But we do have a lot of people working in IT (about 15.000), we export 2% our
GDP in Software, and Indian companies like Tata Consultancy Services have
offices here, serving the US market.

I hope it will grow even more. One positive for uruguayans but negative for
exports is that salaries are much higher than in India or some parts of
Eastern Europe (but a LOT lower than in the U.S.), so we are not so
competitive in the "lowest bidder outsourcing", we should aim to be a high-end
and niche provider, but don't have the culture yet.

Graduates from both public and private universities are very capable but we
need some more training to match U.S. expectations.

I've heard Google doesn't recruit much here because of the lack of PhDs in
computer science (which is a definite lack), and there's a lot of emphasis on
Java and .NET which doesn't help if the market is looking for iOS or Android
or Ruby developers (the Java and .NET outsourcing market being cornered by
indians?).

------
xradionut
If the Economist had any gravitas or courage, they should have chosen Iceland.
:)

------
mathattack
You have to take this from the point of view of the source - the Economist is
the most Classically liberal (libertarian) source out there. As such they are
pro-personal freedom and market freedom. So Uruguay gets it largely on the
back of allowing gay marriage and legalized drug use. It also helps that the
current leader is neither corrupt, nor a strongman.

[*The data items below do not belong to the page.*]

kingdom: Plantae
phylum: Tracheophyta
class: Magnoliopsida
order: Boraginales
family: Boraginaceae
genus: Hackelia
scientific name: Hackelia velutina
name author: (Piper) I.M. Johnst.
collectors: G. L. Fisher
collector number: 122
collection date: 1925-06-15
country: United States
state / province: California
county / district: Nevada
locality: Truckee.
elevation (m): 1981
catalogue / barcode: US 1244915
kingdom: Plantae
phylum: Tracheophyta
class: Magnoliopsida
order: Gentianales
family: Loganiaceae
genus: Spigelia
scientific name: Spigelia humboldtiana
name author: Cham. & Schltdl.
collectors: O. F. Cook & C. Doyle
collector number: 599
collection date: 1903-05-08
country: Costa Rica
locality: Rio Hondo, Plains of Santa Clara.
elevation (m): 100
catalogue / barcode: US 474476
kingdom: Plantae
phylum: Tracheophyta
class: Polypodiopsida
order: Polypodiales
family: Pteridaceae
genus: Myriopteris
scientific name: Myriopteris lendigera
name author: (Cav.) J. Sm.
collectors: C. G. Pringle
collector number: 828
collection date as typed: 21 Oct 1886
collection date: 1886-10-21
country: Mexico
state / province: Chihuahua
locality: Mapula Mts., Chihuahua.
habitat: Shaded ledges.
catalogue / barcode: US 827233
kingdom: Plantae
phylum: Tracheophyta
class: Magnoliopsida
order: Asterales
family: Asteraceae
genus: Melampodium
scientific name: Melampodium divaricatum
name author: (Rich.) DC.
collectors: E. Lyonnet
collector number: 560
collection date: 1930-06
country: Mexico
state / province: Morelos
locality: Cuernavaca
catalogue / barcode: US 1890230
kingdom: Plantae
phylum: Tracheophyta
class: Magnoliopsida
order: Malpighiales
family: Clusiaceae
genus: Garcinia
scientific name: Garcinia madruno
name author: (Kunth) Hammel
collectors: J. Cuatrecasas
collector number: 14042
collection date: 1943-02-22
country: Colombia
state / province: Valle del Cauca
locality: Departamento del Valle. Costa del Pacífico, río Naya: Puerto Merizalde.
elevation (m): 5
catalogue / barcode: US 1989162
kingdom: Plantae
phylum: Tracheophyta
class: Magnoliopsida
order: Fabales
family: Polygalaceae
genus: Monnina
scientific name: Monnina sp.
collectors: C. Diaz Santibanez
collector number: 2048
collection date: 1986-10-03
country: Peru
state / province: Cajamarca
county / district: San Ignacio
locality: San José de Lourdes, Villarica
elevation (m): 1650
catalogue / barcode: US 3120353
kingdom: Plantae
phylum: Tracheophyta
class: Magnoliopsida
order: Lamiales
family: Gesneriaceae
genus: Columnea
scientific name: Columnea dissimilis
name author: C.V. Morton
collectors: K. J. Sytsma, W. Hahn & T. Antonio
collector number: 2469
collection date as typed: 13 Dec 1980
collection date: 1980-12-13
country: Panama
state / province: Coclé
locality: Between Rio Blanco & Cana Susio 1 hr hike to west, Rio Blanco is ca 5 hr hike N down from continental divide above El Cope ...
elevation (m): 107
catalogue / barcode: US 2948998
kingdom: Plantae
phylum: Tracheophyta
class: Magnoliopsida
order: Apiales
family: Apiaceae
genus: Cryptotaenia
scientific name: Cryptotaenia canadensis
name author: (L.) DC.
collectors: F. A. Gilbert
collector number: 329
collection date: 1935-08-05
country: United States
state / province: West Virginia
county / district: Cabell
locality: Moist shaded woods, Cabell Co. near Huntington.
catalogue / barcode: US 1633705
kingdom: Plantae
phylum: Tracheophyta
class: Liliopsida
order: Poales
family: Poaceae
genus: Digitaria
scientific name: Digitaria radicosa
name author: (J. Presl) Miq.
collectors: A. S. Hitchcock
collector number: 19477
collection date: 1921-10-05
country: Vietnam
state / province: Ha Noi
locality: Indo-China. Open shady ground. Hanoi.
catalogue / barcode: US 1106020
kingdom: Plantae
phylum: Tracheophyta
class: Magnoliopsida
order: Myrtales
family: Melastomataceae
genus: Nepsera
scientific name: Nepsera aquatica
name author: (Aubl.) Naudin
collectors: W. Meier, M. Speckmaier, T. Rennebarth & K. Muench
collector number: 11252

Their comment about gay marriage was great - that it's a free way to increase
mass happiness. Very profound economics on what I perceived to be a moral
issue!

------
philprx
Why post stuff from a website that is paywalled? I think this is a bit a shame
toward the Hacker News etiquette (does it need to be written?)...

------
dysoco
Can you guys please invade Argentina? I'd really appreciate it.

Thanks.